Jacques Stella - Catalogue
France, oeuvres datées de 1639-40


Tables du catalogue : À Paris au temps de Louis XIII - Ensemble

Table Stella - Table générale

Mise en ligne le 31 mai 2016
Au temps de Louis XIII : les débuts du ministère Sublet de Noyers. Oeuvres datées de 1639-1640.
Le détail des références bibliographiques, en l’absence de lien vers l’ouvrage consultable en ligne, peut se trouver en cliquant sur Bibliographie.
Frontispice pour Prolusiones..., 1639. Frontispice pour La mort du Cid, 1639 Nativité, 1639. Peinture (Barnard Castle) Frontispice pour les Oeuvres de saint Bernard, 1639. Dessin (Rome) Frontispice pour De imitatione Christi, 1640. Dessins (Louvre, Albertina, CP)
Frontispice de Ethicae Prolusiones
d'Agostino Mascardi (1590-1640), 1639,
publié par Sébastien Cramoisy

Mercure invitant Minerve, qui rengaine son épée, à entrer dans un édifice au fronton duquel est écrit : PROLUSIONES ETHICAE, tandis que Cupidon brise son arc.

Dessin perdu. Gravure par Jean Picart (Ioan. Picart incidit). In-12°. 14,5 x 21,2 cm.


Exemplaire : Rome, biblioteca Nazionale Vittorio-Emanuele.

Bibliographie :
* Marc Fumaroli « Réflexions sur quelques frontispices gravés d'ouvrage de rhétorique et d'éloquence (1594-1641), Bulletin de la société de l'Histoire de l'art français, Année 1975, Paris, 1976, p. 19-34 (avec erreur de date, 1636 pour 1639; rééd. in L'âge de l'éloquence, Paris, 1994, 325-342)
* Kerspern 1994, p. 126 (reprenant l'erreur de date)
* Isabelle de Conihout, Cat. expo. Lyon-Toulouse, 2006-2007 (Sylvain Laveissière dir.), p. 35, 40.
L'ouvrage forme une transition idéale entre les travaux de Stella pour l'édition du milieu barberinien et la production de l'Imprimerie royale, dont Cramoisy sera l'artisan privilégié. Le privilège est accordé le 6 décembre 1638, et la page-titre porte la date de 1639 : le dessin de Stella prend vraisemblablement place au début de l'année, même si on ne peut exclure qu'il soit de la fin de la précédente.

J'ai déjà rapproché son invention de différentes compositions : en 1994, en l'attribuant à Stella, des pendants pour Saint-Germain; dernièrement, de la Salomé de Ham House, de 1637. On peut y ajouter Bethsabée recevant le message de David pour les attitudes et les drapés de la jeune femme voilant l'héroïne et le messager. Ce rapprochement, alors que le tableau doit dater des années 1640, permet aussi, par contraste, de mettre en évidence la densité poursuivie lors des premiers temps en France dans le rapport de la figure au décor, qui respire plus amplement ensuite.

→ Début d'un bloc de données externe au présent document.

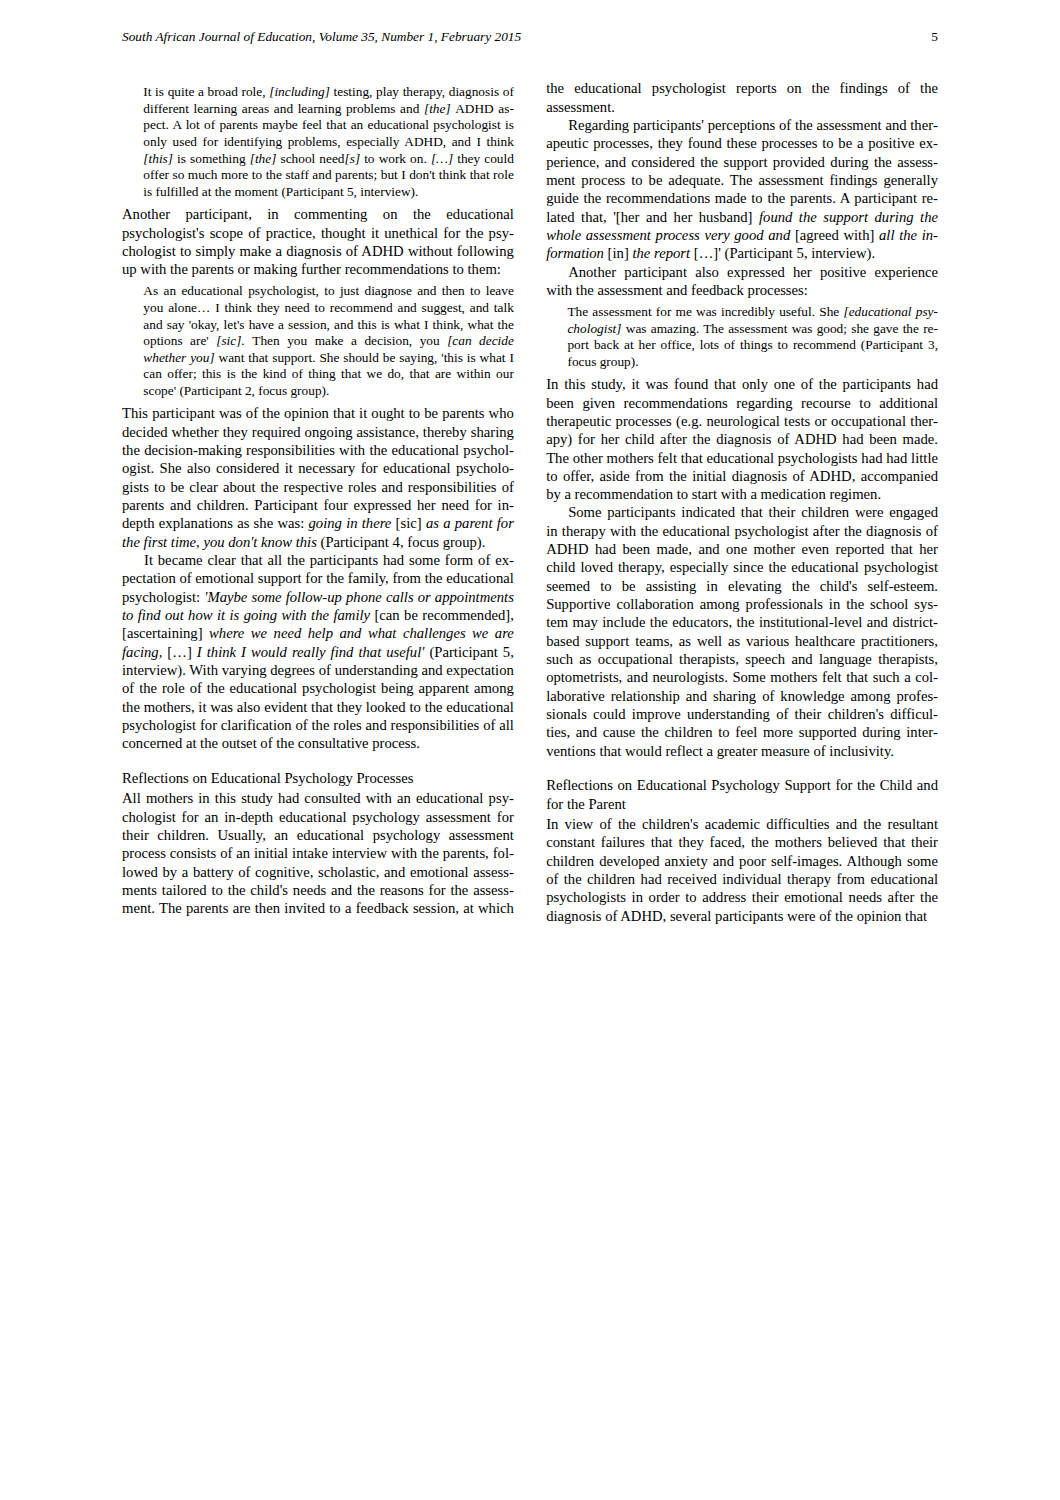South African Journal of Education, Volume 35, Number 1, February 2015 5
It is quite a broad role, [including] testing, play therapy, diagnosis of different learning areas and learning problems and [the] ADHD aspect. A lot of parents maybe feel that an educational psychologist is only used for identifying problems, especially ADHD, and I think [this] is something [the] school need[s] to work on. […] they could offer so much more to the staff and parents; but I don't think that role is fulfilled at the moment (Participant 5, interview).
Another participant, in commenting on the educational psychologist's scope of practice, thought it unethical for the psychologist to simply make a diagnosis of ADHD without following up with the parents or making further recommendations to them:
As an educational psychologist, to just diagnose and then to leave you alone… I think they need to recommend and suggest, and talk and say 'okay, let's have a session, and this is what I think, what the options are' [sic]. Then you make a decision, you [can decide whether you] want that support. She should be saying, 'this is what I can offer; this is the kind of thing that we do, that are within our scope' (Participant 2, focus group).
This participant was of the opinion that it ought to be parents who decided whether they required ongoing assistance, thereby sharing the decision-making responsibilities with the educational psychologist. She also considered it necessary for educational psychologists to be clear about the respective roles and responsibilities of parents and children. Participant four expressed her need for in-depth explanations as she was: going in there [sic] as a parent for the first time, you don't know this (Participant 4, focus group).
It became clear that all the participants had some form of expectation of emotional support for the family, from the educational psychologist: 'Maybe some follow-up phone calls or appointments to find out how it is going with the family [can be recommended], [ascertaining] where we need help and what challenges we are facing, […] I think I would really find that useful' (Participant 5, interview). With varying degrees of understanding and expectation of the role of the educational psychologist being apparent among the mothers, it was also evident that they looked to the educational psychologist for clarification of the roles and responsibilities of all concerned at the outset of the consultative process.
Reflections on Educational Psychology Processes
All mothers in this study had consulted with an educational psychologist for an in-depth educational psychology assessment for their children. Usually, an educational psychology assessment process consists of an initial intake interview with the parents, followed by a battery of cognitive, scholastic, and emotional assessments tailored to the child's needs and the reasons for the assessment. The parents are then invited to a feedback session, at which the educational psychologist reports on the findings of the assessment.
Regarding participants' perceptions of the assessment and therapeutic processes, they found these processes to be a positive experience, and considered the support provided during the assessment process to be adequate. The assessment findings generally guide the recommendations made to the parents. A participant related that, '[her and her husband] found the support during the whole assessment process very good and [agreed with] all the information [in] the report […]' (Participant 5, interview).
Another participant also expressed her positive experience with the assessment and feedback processes:
The assessment for me was incredibly useful. She [educational psychologist] was amazing. The assessment was good; she gave the report back at her office, lots of things to recommend (Participant 3, focus group).
In this study, it was found that only one of the participants had been given recommendations regarding recourse to additional therapeutic processes (e.g. neurological tests or occupational therapy) for her child after the diagnosis of ADHD had been made. The other mothers felt that educational psychologists had had little to offer, aside from the initial diagnosis of ADHD, accompanied by a recommendation to start with a medication regimen.
Some participants indicated that their children were engaged in therapy with the educational psychologist after the diagnosis of ADHD had been made, and one mother even reported that her child loved therapy, especially since the educational psychologist seemed to be assisting in elevating the child's self-esteem. Supportive collaboration among professionals in the school system may include the educators, the institutional-level and district-based support teams, as well as various healthcare practitioners, such as occupational therapists, speech and language therapists, optometrists, and neurologists. Some mothers felt that such a collaborative relationship and sharing of knowledge among professionals could improve understanding of their children's difficulties, and cause the children to feel more supported during interventions that would reflect a greater measure of inclusivity.
Reflections on Educational Psychology Support for the Child and for the Parent
In view of the children's academic difficulties and the resultant constant failures that they faced, the mothers believed that their children developed anxiety and poor self-images. Although some of the children had received individual therapy from educational psychologists in order to address their emotional needs after the diagnosis of ADHD, several participants were of the opinion that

Le graveur Jean Picart, malgré une longue carrière qui couvrirait un demi-siècle, reste mal connu. Sa production est très diverse mais on le voit travailler pour Cramoisy dès 1623. En 1638, il avait gravé un portrait du cardinal Baronius édité par François Langlois. Il devait avoir un âge voisin de celui de Stella. Il fait preuve ici d'un métier solide et efficace dans la restitution du style de l'inventeur, dont il sert la mesure et la monumentalité.
Sainte Anne et la Vierge. Rouen, Musée des Beaux-Arts Saint Louis faisant l'aumône.
Bazas.
Salomé, 1637.
Ham House
Bethsabée recevant le message de David.
Coll. part.
L'invention de Jacques Stella est d'une grande sobriété, presque austère, servant admirablement le propos. Minerve et Cupidon renoncent à leurs incitations guerrières ou amoureuses pour répondre à l'invitation de Mercure à entrer dans une sorte de temple de la sagesse consacré aux questions morales. La porte marquée du titre au fronton évoque le livre comme lieu pour y parvenir : comme l'a noté Marc Fumaroli, elle propose une nouvelle approche de l'arc triomphal, qui était devenu le poncif des frontispices.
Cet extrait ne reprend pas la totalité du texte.